Revelational people––those who have personally responded to God’s general and special revelation––are characterized by an awareness that God reveals Himself all around them. They expectantly listen to and read His Word to know more about Him. They believe what He says in the Scriptures, and they understand that Jesus is God revealed in the flesh; He is the living Word (Jn. 1:1–5).

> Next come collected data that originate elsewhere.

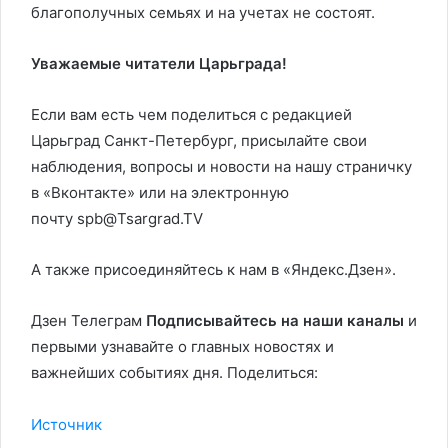
благополучных семьях и на учетах не состоят.
Уважаемые читатели Царьграда!
Если вам есть чем поделиться с редакцией
Царьград Санкт-Петербург, присылайте свои
наблюдения, вопросы и новости на нашу страничку
в «Вконтакте» или на электронную
почту spb@Tsargrad.TV
А также присоединяйтесь к нам в «Яндекс.Дзен».
Дзен Телеграм
Подписывайтесь на наши каналы
и
первыми узнавайте о главных новостях и
важнейших событиях дня. Поделиться:
Источник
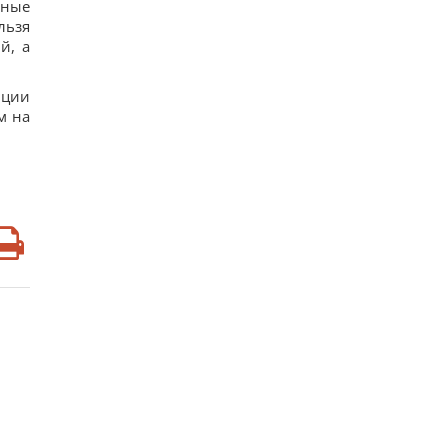
вные
льзя
й, а
иции
м на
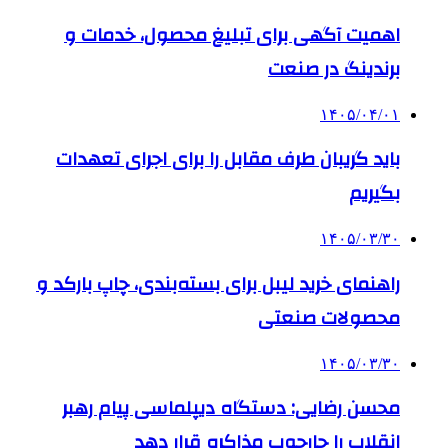
اهمیت آگهی برای تبلیغ محصول، خدمات و
برندینگ در صنعت
۱۴۰۵/۰۴/۰۱
باید گریبان طرف مقابل را برای اجرای تعهدات
بگیریم
۱۴۰۵/۰۳/۳۰
راهنمای خرید لیبل برای بسته‌بندی، چاپ بارکد و
محصولات صنعتی
۱۴۰۵/۰۳/۳۰
محسن رضایی: دستگاه دیپلماسی پیام رهبر
انقلاب را چارچوب مذاکره قرار دهد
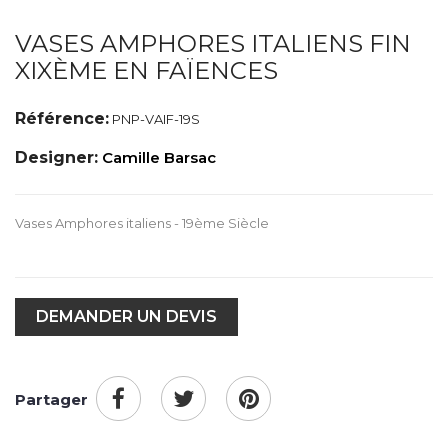
VASES AMPHORES ITALIENS FIN
XIXÈME EN FAÏENCES
Référence:
PNP-VAIF-19S
Designer:
Camille Barsac
Vases Amphores italiens - 19ème Siècle
DEMANDER UN DEVIS
Partager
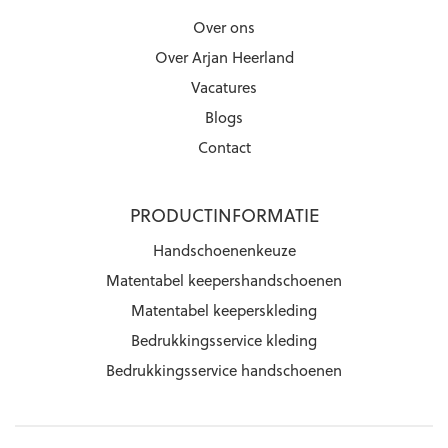
Over ons
Over Arjan Heerland
Vacatures
Blogs
Contact
PRODUCTINFORMATIE
Handschoenenkeuze
Matentabel keepershandschoenen
Matentabel keeperskleding
Bedrukkingsservice kleding
Bedrukkingsservice handschoenen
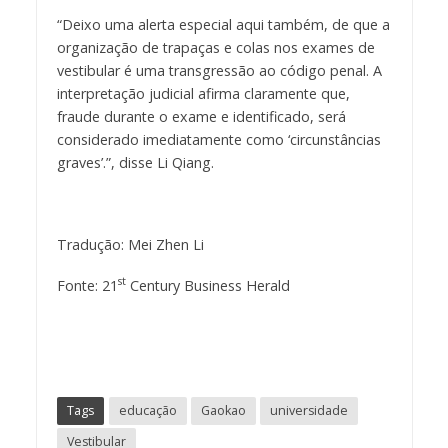
“Deixo uma alerta especial aqui também, de que a
organização de trapaças e colas nos exames de
vestibular é uma transgressão ao código penal. A
interpretação judicial afirma claramente que,
fraude durante o exame e identificado, será
considerado imediatamente como ‘circunstâncias
graves’.”, disse Li Qiang.
Tradução: Mei Zhen Li
st
Fonte: 21
Century Business Herald
Tags
educação
Gaokao
universidade
Vestibular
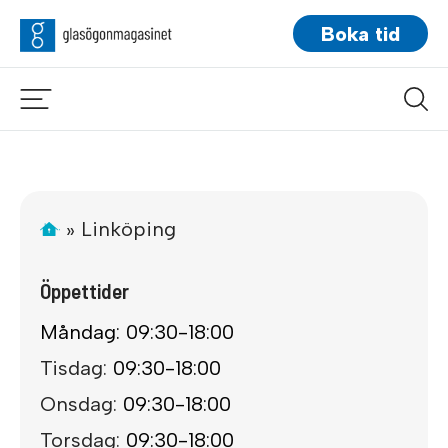
Boka tid
»
Linköping
Öppettider
Måndag: 09:30-18:00
Tisdag:
09:30-18:00
Onsdag:
09:30-18:00
Torsdag:
09:30-18:00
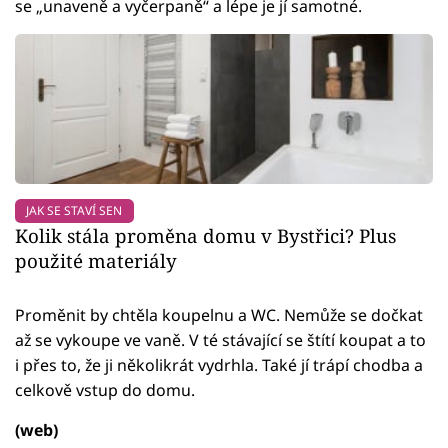
se „unaveně a vyčerpaně“ a lépe je jí samotné.
JAK SE STAVÍ SEN
Kolik stála proměna domu v Bystřici? Plus
použité materiály
Proměnit by chtěla koupelnu a WC. Nemůže se dočkat
až se vykoupe ve vaně. V té stávající se štítí koupat a to
i přes to, že ji několikrát vydrhla. Také jí trápí chodba a
celkově vstup do domu.
(web)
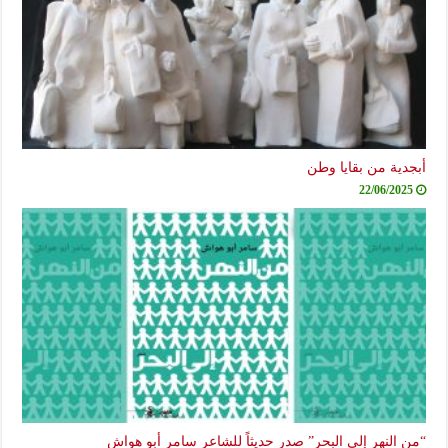
أبجدية من بقايا وطن
22/06/2025
“من النهر إلى البحر” صدر حديثاً للشاعر سامر أبو هواش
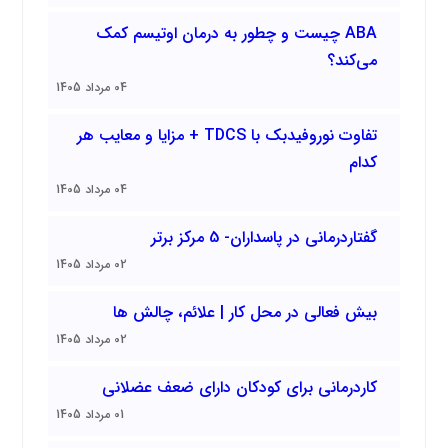
ABA چیست و چطور به درمان اوتیسم کمک
می‌کند؟
04 مرداد 1405
تفاوت نوروفیدبک با TDCS + مزایا و معایب هر
کدام
04 مرداد 1405
گفتاردرمانی در پاسداران- 5 مرکز برتر
02 مرداد 1405
بیش فعالی در محل کار | علائم، چالش ها
02 مرداد 1405
کاردرمانی برای کودکان دارای ضعف عضلانی
01 مرداد 1405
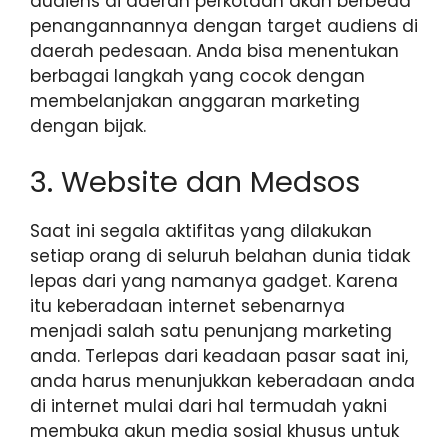
audiens di daerah perkotaan akan berbeda
penangannannya dengan target audiens di
daerah pedesaan. Anda bisa menentukan
berbagai langkah yang cocok dengan
membelanjakan anggaran marketing
dengan bijak.
3. Website dan Medsos
Saat ini segala aktifitas yang dilakukan
setiap orang di seluruh belahan dunia tidak
lepas dari yang namanya gadget. Karena
itu keberadaan internet sebenarnya
menjadi salah satu penunjang marketing
anda. Terlepas dari keadaan pasar saat ini,
anda harus menunjukkan keberadaan anda
di internet mulai dari hal termudah yakni
membuka akun media sosial khusus untuk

A revelational outlook is not a skill that can be taught; rather, it proceeds from a heart that yearns to experience the revealed glory and grace of God. Revelational people do not simply affirm a theology; they have real, vibrant relationships with God. A revelational heart develops from a passion to love and hold fast to Jesus as the very sustenance of life.
Like sheep with a shepherd, revelational Christians are receptive to Jesus’ call. They know His voice, and He knows them. They follow Him alone and flee from strange voices. They know, without a doubt, He is the only one who gives eternal life (Jn. 10:2–5, 27–28).
At times, God speaks in a still, small voice. Other times, He speaks through life’s miraculous and tragic events. A revelational ear can hear Him in the laughter, tears, and difficult questions. He can be found in the emotional words of David the psalmist and behind the scenes in the book of Esther. God is the central character in every book of the Bible.
Take a close look. The point isn’t what Moses did for God but what God did through Moses. It isn’t how great King David was but, rather, how great God’s grace is. We can stop hiding because the point is how much God did by giving His Son to seek and save us.
The fingerprints of God can be found on each day of our lives and each page of Scripture. If we have a revelational heart, we recognize those fingerprints and grow in the knowledge of who He is and what He has done. It is a never-ending cycle: The more we see, hear, and know Him, the more we trust His daily plan for our lives. The more we trust Him, the more we see and hear Him.
[May] the God of our Lord Jesus Christ…give to you the spirit of wisdom and revelation in the knowledge of Him, the eyes of your understanding being enlightened; that you may know what is the hope of His calling, what are the riches of the glory of His inheritance in the saints, and what is the exceeding greatness of His power toward us who believe, according to the working of His mighty power (Eph. 1:17–19).